One of the hardest parenting lessons I’ve had to learn since the birth of the boys is to let my sons be the people they are. There were times when I thought that this or that aspect of their personality was going to make things harder for them in life, so maybe I should try to teach them/steer them in a different direction. This was a mistake. They’re not me. They don’t have to be like me. They are, you know, them.
Don’t misunderstand. I still try very hard to present a model of (I like to think) honorable manhood, and I (obviously) provide them guidance when they need it, but I try to do that now while recognizing the fact that they’re very different from me, from each other, from everybody, and that’s wonderful.
As an example: One of my sons is (and I mean this quite literally) one of the kindest, sweetest human beings I’ve ever met. It’s just his nature. It bothers him enormously when other people are in pain; he wants to comfort them.
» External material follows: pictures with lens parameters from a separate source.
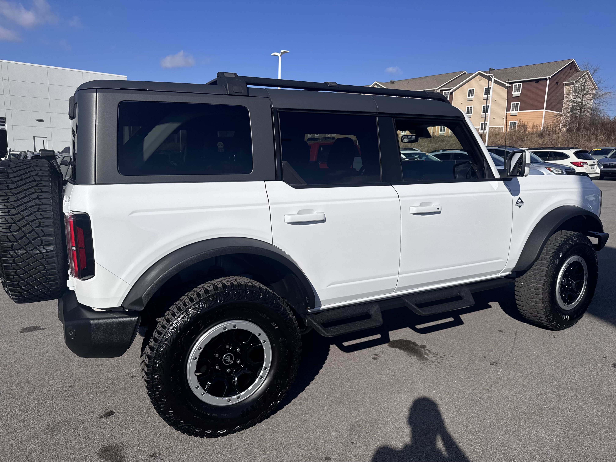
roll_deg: -1.9
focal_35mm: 24
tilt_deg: -10.1
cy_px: 231
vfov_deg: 56.8
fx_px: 427
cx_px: 308
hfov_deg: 71.6
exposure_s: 1/12346
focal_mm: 6.76
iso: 80
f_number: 1.78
It hurts his feelings deeply when someone is mean to him, and it hurts his feelings still more if he inadvertently hurts someone else. He has almost no aggression in him at all. And his emotional attachments are very deep. He just feels things, feels everything, very strongly.
There was a time when I thought: “Oh my God, he has to toughen up. The world is full of assholes and it’s going to eat him alive.”
That, in two words, was completely wrong. He doesn’t need to toughen up. Hell, the world would benefit greatly from the presence of more people just like him.
Of course, I know that given his depth of feeling, he’s likely in for some disappointments. He’s going to have profound friendships, and he’s going to fall head over heels for someone. And those experiences will be wonderful for him because the feelings will be so rich and fulfilling. But invariably, he’ll someday be betrayed by someone he thought was his dear friend, spurned by someone he thought loved him back, and it’s going to hurt him more than it would someone who feels things less acutely (like me, say). That’s okay, and accepting that it was okay was a big step for me. I don’t need to toughen him up or otherwise try to change him in preparation for those difficult days. To do that would be to take away one of things most beautiful about him in an effort to spare him pain. That’s stupid, and wrong. He’s a sensitive soul and a lovely person, his own person. In his life he’ll probably experience some sharp emotional pain because he’s also going to experience some deep emotional connections, and the one often comes along with the other. But that’s who he is, and it’s wonderful. All I can do (and all his mother, brother, and soon to be born sister can do), all I should do, is be there for him when he slips. That’ll be enough.
Meanwhile, his nature enriches our whole family. It’s certainly made me a better person, though he doesn’t know that yet. For that, I thank him. It’s going to a joy watching him grow up.